_Problem to solve_. Starting with the first line of the data that follows, transcribe every line verbatim until the line containing "micrograph of human" has been transcribed.

■ ■ ■ ■

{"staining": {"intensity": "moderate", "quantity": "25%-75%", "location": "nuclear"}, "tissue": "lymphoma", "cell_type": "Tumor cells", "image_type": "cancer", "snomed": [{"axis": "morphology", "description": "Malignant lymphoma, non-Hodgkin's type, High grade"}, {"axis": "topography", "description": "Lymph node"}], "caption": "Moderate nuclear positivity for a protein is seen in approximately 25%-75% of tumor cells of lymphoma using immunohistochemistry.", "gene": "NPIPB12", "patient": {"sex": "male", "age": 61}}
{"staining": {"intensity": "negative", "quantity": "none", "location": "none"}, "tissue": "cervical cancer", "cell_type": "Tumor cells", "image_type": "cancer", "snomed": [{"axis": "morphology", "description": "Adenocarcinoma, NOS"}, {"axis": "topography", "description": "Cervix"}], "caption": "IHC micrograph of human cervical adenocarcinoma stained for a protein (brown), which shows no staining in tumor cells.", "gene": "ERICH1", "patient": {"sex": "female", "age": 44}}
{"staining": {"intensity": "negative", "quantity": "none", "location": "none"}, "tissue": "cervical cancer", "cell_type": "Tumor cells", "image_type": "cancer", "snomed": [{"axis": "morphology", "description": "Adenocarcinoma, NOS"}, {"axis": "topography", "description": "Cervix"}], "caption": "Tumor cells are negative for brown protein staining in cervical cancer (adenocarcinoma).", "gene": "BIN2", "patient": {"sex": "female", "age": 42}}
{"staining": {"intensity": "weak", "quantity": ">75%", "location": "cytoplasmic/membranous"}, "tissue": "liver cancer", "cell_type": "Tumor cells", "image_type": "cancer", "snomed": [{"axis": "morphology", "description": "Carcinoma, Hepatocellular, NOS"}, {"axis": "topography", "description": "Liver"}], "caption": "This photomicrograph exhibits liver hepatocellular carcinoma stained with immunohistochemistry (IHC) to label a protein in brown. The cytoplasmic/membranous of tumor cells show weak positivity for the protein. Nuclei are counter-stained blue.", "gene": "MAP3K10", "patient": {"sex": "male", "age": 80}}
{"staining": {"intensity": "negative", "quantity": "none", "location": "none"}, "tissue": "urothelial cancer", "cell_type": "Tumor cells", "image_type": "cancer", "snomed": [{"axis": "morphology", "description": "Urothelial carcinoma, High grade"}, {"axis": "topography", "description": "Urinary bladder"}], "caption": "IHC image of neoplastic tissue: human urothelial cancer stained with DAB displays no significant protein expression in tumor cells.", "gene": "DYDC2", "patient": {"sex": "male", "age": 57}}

■ ■ ■ ■

_Exercise response_.
{"staining": {"intensity": "moderate", "quantity": "25%-75%", "location": "nuclear"}, "tissue": "lymphoma", "cell_type": "Tumor cells", "image_type": "cancer", "snomed": [{"axis": "morphology", "description": "Malignant lymphoma, non-Hodgkin's type, High grade"}, {"axis": "topography", "description": "Lymph node"}], "caption": "Moderate nuclear positivity for a protein is seen in approximately 25%-75% of tumor cells of lymphoma using immunohistochemistry.", "gene": "NPIPB12", "patient": {"sex": "male", "age": 61}}
{"staining": {"intensity": "negative", "quantity": "none", "location": "none"}, "tissue": "cervical cancer", "cell_type": "Tumor cells", "image_type": "cancer", "snomed": [{"axis": "morphology", "description": "Adenocarcinoma, NOS"}, {"axis": "topography", "description": "Cervix"}], "caption": "IHC micrograph of human cervical adenocarcinoma stained for a protein (brown), which shows no staining in tumor cells.", "gene": "ERICH1", "patient": {"sex": "female", "age": 44}}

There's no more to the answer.